Maggard et al. [43] also found that variations in the breast cancer mortality rates exist between states. A nearly 50% increase is observed between the states with the highest and lowest mortality rates. Adjusted analyses demonstrated that stage at presentation is a more important predictor of mortality variation than treatment differences. Goodwin et al. [44] examined breast cancer incidence, survival, and mortality in the 66 health service areas covered by the SEER program for women aged 65 and older at diagnosis. They found that there was considerable geographic variation in survival from breast cancer among older women, and this contributed to variation in breast cancer mortality. The elevated mortality in the Northeast is apparent only in older women [45]. For women aged 65 years and older, breast cancer mortality is 26% higher in New England than in the South, while incidence is only 3% higher. Breast cancer mortality for older women by state correlates poorly with incidence (r = 0.28).
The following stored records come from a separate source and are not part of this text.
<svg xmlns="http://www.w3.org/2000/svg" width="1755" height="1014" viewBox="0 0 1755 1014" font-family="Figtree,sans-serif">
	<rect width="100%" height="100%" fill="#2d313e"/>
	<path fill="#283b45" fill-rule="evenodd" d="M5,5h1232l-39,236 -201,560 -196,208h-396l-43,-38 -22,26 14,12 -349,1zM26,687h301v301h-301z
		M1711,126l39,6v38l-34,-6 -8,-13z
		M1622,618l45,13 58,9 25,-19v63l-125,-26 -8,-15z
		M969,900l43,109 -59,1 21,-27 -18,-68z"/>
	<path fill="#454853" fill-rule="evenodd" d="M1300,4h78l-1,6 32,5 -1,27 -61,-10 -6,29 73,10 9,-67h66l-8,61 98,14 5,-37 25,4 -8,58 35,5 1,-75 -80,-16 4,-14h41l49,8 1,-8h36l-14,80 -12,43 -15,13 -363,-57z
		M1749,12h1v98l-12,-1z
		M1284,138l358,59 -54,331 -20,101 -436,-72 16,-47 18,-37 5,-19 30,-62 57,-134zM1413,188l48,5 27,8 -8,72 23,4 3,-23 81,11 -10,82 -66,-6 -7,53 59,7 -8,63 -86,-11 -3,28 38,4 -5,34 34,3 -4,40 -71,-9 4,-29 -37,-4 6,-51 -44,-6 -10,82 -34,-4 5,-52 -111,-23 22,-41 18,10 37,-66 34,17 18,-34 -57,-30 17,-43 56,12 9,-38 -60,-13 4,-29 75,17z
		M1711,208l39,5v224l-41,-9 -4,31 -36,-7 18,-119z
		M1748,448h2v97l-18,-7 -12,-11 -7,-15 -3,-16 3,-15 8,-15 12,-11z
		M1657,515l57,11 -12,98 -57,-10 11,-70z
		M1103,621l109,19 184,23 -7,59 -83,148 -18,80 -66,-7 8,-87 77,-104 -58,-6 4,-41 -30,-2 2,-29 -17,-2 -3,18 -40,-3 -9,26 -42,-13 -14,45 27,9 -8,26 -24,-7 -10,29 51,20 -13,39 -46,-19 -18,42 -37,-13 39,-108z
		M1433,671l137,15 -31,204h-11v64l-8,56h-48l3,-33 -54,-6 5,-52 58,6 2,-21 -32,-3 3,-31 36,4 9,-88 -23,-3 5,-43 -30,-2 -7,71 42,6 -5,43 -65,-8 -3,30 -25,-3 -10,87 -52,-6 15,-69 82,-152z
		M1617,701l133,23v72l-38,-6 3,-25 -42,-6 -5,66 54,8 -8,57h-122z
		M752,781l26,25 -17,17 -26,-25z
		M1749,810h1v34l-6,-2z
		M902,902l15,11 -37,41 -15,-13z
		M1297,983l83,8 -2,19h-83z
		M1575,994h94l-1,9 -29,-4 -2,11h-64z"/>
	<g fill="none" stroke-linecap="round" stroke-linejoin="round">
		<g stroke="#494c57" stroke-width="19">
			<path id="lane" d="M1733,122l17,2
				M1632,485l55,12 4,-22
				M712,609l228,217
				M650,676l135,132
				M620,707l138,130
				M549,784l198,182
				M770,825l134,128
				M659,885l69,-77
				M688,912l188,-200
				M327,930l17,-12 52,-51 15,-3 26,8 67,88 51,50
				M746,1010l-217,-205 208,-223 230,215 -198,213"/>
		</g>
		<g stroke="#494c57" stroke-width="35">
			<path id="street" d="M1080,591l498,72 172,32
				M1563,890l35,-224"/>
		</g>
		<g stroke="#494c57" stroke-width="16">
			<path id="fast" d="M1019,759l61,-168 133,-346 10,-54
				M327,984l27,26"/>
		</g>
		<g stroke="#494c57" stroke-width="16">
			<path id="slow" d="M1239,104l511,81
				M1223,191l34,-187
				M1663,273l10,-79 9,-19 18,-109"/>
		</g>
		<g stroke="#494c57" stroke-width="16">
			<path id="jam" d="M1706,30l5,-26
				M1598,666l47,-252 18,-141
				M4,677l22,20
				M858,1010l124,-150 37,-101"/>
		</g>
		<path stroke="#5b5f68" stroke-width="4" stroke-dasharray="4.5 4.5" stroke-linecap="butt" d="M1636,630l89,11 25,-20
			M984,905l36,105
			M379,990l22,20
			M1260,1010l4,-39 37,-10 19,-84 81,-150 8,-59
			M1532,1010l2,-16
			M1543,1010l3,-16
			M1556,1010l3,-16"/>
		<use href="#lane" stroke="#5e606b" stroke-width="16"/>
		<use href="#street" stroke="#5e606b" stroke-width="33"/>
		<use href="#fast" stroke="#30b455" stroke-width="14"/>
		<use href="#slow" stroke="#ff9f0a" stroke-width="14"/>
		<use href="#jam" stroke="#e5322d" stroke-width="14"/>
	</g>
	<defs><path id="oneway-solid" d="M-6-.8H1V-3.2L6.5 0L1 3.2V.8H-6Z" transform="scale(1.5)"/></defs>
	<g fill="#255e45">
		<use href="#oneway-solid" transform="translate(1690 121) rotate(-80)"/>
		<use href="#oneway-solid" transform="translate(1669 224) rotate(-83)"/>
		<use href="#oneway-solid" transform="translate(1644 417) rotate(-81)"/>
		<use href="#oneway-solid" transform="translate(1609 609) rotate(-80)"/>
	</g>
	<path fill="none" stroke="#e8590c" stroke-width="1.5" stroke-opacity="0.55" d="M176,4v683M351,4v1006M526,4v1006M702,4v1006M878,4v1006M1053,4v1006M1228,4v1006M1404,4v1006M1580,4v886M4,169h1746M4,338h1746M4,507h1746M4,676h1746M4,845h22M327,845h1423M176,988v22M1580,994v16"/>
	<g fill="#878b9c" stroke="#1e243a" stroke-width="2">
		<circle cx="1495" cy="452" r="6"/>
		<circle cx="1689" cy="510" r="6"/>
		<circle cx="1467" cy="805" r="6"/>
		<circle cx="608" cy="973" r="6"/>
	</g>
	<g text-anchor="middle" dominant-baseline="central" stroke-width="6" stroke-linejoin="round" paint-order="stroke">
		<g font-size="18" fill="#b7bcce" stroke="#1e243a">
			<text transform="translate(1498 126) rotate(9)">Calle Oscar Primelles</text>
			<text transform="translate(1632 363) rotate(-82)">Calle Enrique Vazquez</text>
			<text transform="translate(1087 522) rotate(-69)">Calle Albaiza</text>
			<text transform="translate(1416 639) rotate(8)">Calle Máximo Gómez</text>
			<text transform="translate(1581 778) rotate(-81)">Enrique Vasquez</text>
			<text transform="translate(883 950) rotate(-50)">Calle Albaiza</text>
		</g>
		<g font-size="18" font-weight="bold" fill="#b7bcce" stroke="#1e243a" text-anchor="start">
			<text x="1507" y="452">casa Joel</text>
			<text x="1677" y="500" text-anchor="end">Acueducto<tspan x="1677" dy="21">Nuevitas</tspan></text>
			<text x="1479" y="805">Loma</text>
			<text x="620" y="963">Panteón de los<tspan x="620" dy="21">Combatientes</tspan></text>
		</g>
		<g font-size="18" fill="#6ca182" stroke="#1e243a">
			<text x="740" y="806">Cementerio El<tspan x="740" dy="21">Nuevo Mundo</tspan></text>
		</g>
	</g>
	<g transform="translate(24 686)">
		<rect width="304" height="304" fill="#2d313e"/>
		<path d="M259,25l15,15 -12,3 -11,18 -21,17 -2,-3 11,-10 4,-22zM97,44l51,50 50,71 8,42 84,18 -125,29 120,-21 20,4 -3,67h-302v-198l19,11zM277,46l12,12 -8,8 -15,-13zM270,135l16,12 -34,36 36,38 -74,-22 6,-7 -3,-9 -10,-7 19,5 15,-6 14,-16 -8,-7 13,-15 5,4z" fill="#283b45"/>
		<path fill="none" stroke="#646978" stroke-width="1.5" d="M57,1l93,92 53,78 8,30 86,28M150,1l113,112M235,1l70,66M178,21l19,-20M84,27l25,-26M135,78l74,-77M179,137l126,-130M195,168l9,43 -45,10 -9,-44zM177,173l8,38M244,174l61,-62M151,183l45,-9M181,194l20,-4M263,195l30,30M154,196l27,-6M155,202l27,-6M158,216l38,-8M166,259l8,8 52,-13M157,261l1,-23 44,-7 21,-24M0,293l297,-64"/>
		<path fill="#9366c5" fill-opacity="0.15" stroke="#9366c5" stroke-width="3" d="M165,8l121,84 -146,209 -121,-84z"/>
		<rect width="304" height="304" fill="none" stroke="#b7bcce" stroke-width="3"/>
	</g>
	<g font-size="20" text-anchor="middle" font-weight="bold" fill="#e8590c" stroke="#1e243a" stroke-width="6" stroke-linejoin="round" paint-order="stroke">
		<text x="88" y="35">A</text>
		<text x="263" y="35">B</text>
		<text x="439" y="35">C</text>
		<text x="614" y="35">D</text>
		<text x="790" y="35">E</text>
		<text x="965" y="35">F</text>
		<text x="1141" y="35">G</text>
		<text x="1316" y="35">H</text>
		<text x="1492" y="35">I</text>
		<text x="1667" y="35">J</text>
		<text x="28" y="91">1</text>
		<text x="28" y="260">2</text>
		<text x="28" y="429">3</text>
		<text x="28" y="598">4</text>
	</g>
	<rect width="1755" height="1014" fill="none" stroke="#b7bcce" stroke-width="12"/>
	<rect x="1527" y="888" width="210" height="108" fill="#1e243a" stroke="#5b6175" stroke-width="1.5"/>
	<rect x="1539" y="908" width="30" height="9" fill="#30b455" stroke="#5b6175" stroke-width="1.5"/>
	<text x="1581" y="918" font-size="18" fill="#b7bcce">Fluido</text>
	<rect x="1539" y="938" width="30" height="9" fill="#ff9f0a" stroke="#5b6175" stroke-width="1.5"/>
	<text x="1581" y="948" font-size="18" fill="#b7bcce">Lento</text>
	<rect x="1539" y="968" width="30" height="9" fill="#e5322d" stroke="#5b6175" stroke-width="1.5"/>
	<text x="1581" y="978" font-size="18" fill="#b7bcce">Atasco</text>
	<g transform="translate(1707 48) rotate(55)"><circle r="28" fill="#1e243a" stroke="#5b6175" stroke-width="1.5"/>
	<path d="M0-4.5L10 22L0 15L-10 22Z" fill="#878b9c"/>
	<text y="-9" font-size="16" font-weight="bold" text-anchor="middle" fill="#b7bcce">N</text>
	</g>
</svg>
The above-mentioned results are consistent with that from the present study: the Connecticut registry has lower CSSR than the San Francisco-Oakland registry for the period 1991–1995. The Connecticut cohort has median age at diagnosis of 66 (range 25–103), while the San Francisco-Oakland cohort has lower median age of 63 (range 26–96). It could be argued that new treatments evolved in the recent decade have improved the survival of the breast cancer patients, and younger patients benefit more than the older patients. Apart from treatment offered, changes of survival rates over time or geographical areas can be due to co-morbidities or other characteristics such as race, age, and differences in staging procedures.


For the period 1981–1985, the 15-year cause-specific survival for the Connecticut and the San Francisco-Oakland registries were comparable. For the period 1991–1995, there was not much change in survival for the Connecticut registry patients, but there was an improvement in survival for the San Francisco-Oakland registry patients.